## Text block
• • • •
Using a Gibbs’ cycle to structure reflective thinking

Being reflective builds developmental insight and focuses on the capacity to pay critical attention to the practical values and theories that inform everyday actions and leads to developmental insight (Bolton, 2010). A key rationale for reflective practice is that the experience (in this case our UG curricular refocus) alone does not lead to learning but that the deliberate systematic thinking about the issues that emerged from the experience is essential for learning (Loughran, 2002).

Gibbs’ (1988) reflective cycle was one framework used to help deconstruct the experiences relating to the GA embedding and to structure personal and wider reflective thinking.

Gibbs’ cycle is based on Kolb’s experiential learning model. Gibbs’ own expanded six stage cycle (encompassing Description, Feelings, Evaluation, Analysis, Conclusion and Action Plan) can be used for a variety of purposes from challenging assumptions about practice and thinking, to linking theory to practice and, as in this case, to promote self and wider improvement in terms of project management and the reasoning behind follow-up action (Forrest, 2008). Gibbs’ model acknowledges that personal feelings influence the situation at the time and your reflection on it. That said, Gibbs’ model doesn’t refer to the value of critical thinking or take into account assumptions that the individual reflector may hold about the experience or, indeed, the need to look objectively at different perspectives. It can therefore feel like a model that encourages a rather superficial level of reflection. In light of this, we considered other models to complement the Gibbs’ cycle and inform our thinking. Atkins and Murphy’s (1993) model takes a more critical stance and focuses on the relevance of the knowledge and “uncomfortable” learning which may stem from analysis of a given situation and Johns’ (2000) model emphasises the consideration of internal and external decision making on actions.
• • • •
## Stored data
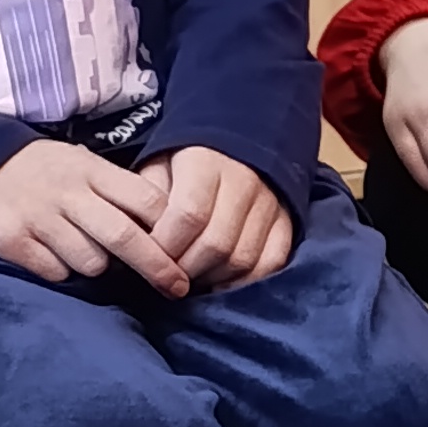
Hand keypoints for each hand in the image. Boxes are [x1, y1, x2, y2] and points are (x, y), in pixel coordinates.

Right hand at [0, 139, 187, 291]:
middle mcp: (68, 192)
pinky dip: (61, 272)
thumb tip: (169, 232)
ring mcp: (39, 216)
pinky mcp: (12, 240)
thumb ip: (119, 192)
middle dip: (158, 267)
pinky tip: (51, 255)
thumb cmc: (45, 174)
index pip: (147, 200)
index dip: (172, 231)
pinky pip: (56, 273)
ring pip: (92, 263)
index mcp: (92, 171)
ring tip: (82, 251)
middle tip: (178, 288)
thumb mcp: (83, 166)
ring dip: (97, 268)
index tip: (188, 255)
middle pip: (126, 236)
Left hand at [145, 144, 295, 291]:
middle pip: (217, 244)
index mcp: (206, 162)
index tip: (151, 258)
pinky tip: (222, 282)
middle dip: (186, 269)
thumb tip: (140, 244)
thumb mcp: (156, 167)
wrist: (233, 144)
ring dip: (213, 279)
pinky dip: (245, 282)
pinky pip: (271, 263)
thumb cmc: (183, 164)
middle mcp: (244, 180)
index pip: (188, 215)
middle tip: (169, 275)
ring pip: (243, 258)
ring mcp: (270, 202)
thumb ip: (147, 201)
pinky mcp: (287, 221)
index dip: (166, 246)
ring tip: (192, 278)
• • • •
## What the exercise asks
Reproduce the section of the passage on Gibbs’ reflective cycle from "Gibbs’ (1988) reflective" up to and including "wider reflective thinking.", swapping "deconstruct" for "unpack".

## Written answer
Gibbs’ (1988) reflective cycle was one framework used to help unpack the experiences relating to the GA embedding and to structure personal and wider reflective thinking.